Por todo lo cual, y por lo que perezosamente me dejo en el tintero, Bruno, Kandahar, Devi y yo volvimos a casa mucho más unidos, relajados y risueños de lo que lo estábamos en el momento de salir.
Me reconcilié -falta me hacía- con mi familia y alabé en mi fuero interno la sabiduría demostrada poco antes de morir por el cineasta John Huston cuando dijo que, si le permitieran volver a empezar, rectificaría cuatro errores -sólo cuatro-de los muchos sistemáticamente cometidos a lo largo de su barroca y asendereada existencia. A saber: bebería vino y no licores, no se gastaría el dinero antes de ganarlo, pasaría mucho más tiempo con sus hijos y…
Francamente: la cuarta enmienda a la totalidad se me ha olvidado. La vida es así, la arterioesclerosis avanza y los roedores de Alzheimer mordisquean ya los lóbulos de mi cerebro.
– Bueno, pues yo también -me dije-. Yo también voy a pasar a partir de ahora mucho más tiempo con mis hijos. Pero antes, eso sí tengo que resolver el contencioso que me traigo con Jesús.
Y me fui a la piltra más contento que unas pascuas celebradas con torrijas, zurracapote, licor de arándanos y bizcochos de soletilla.

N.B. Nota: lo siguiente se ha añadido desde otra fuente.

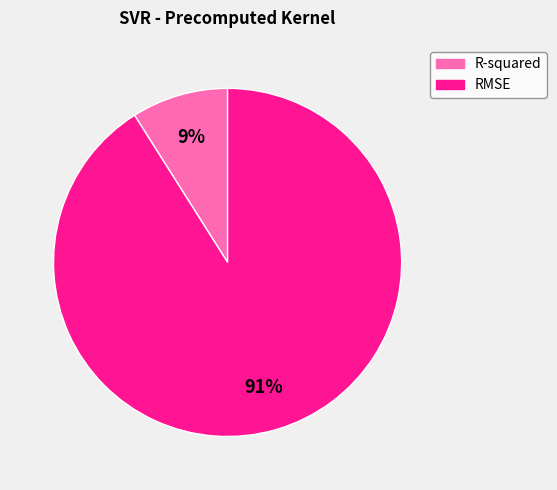

Which has a higher value, RMSE or R-squared?

RMSE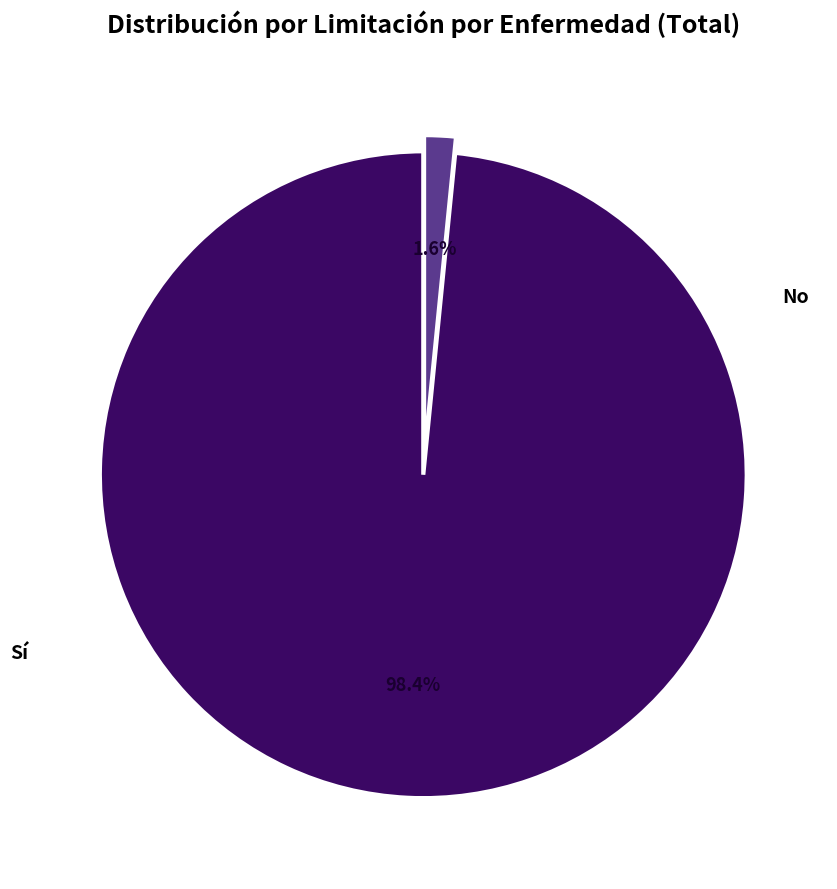

Which category has the smallest portion of the pie?

Sí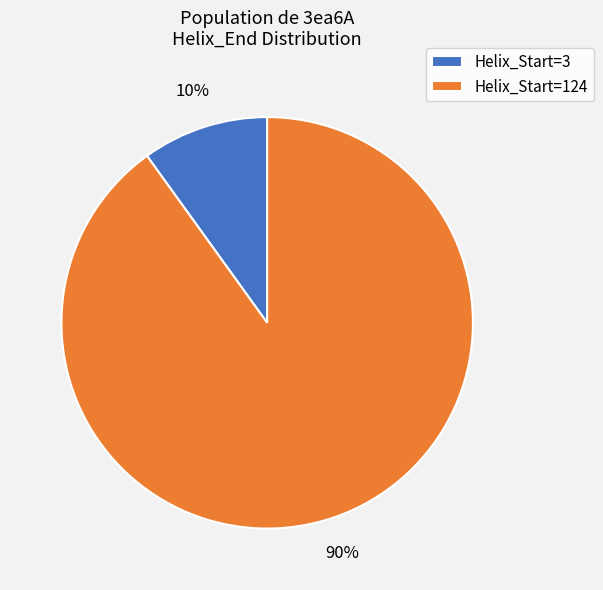

Is the sum of Helix_Start=124 and Helix_Start=3 greater than half?

Yes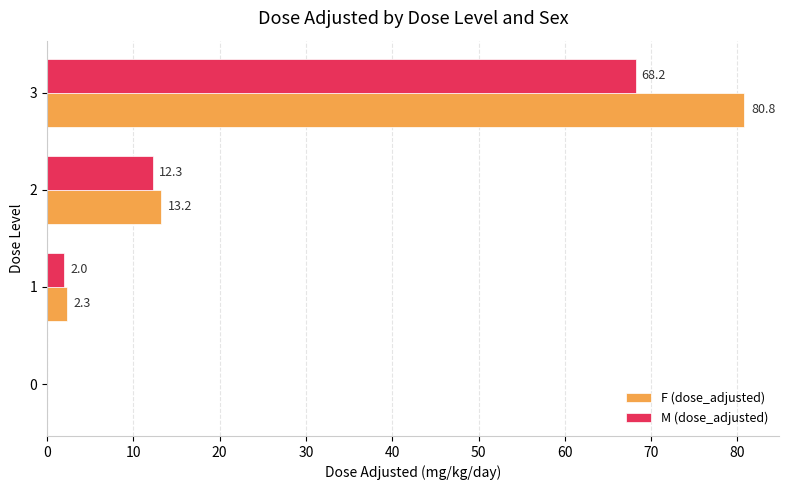

Read the F (dose_adjusted) value at 3.

80.8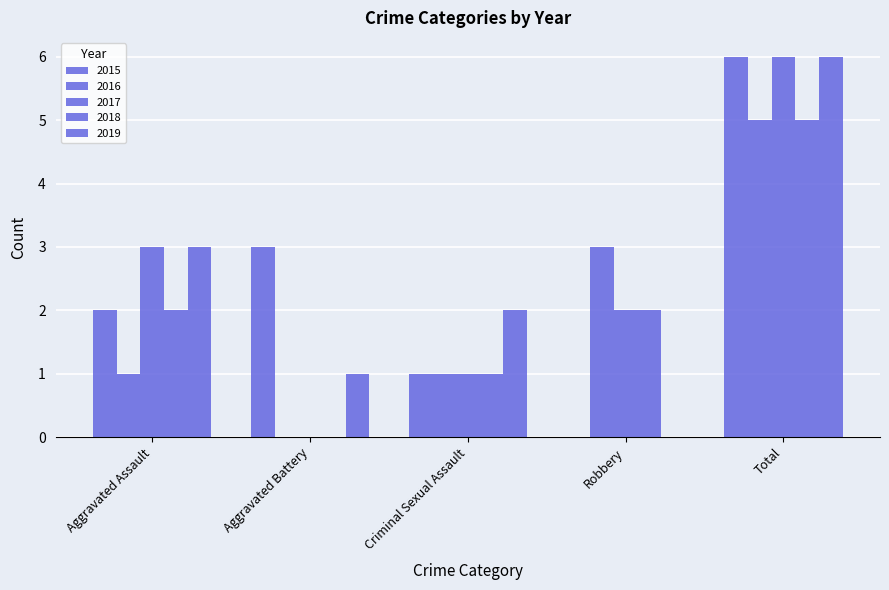

Which series changed the most between Robbery and Total?

2015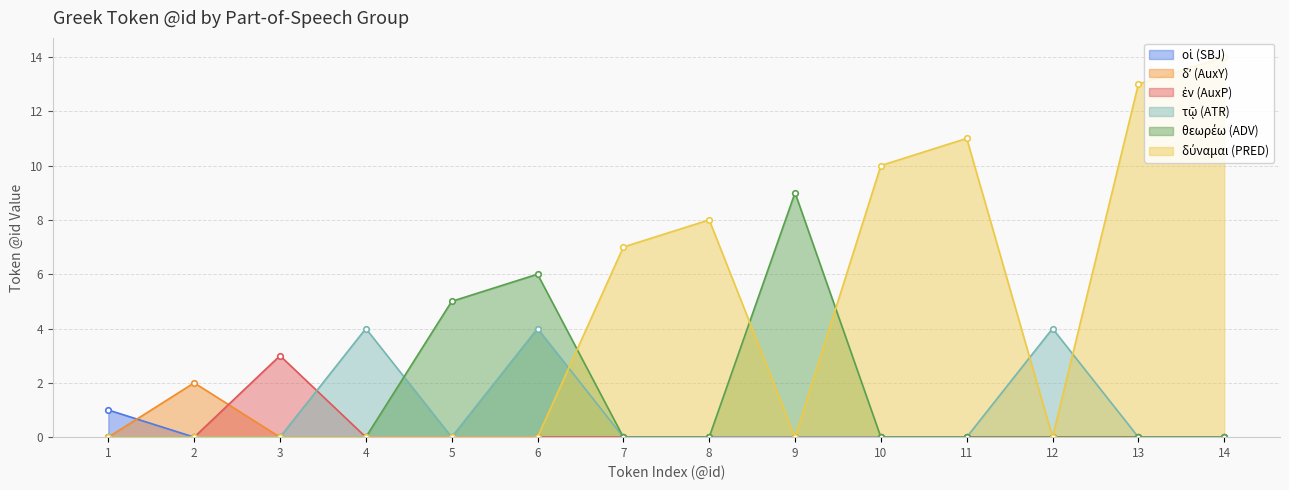

At which label does δύναμαι (PRED) reach its minimum?

1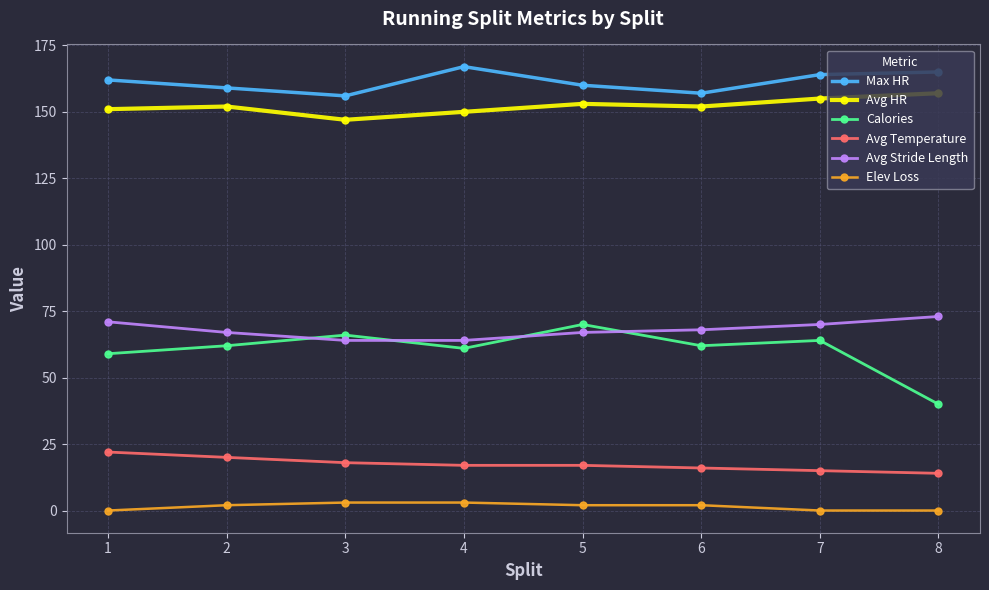

The value of Avg Temperature at 2 is 30. True or false?

False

Pero antes pasé por mi guarida de escritor alobadado, cogí el I Ching y me lo llevé al dormitorio. Quería revisar su sexagésimo cuarto hexagrama prestando especial atención a la lectura del texto de cada línea y al movimiento inscrito en éstas. Es ahí, concretamente, donde con más claridad se pone de manifiesto el sentido de la mutación que se avecina.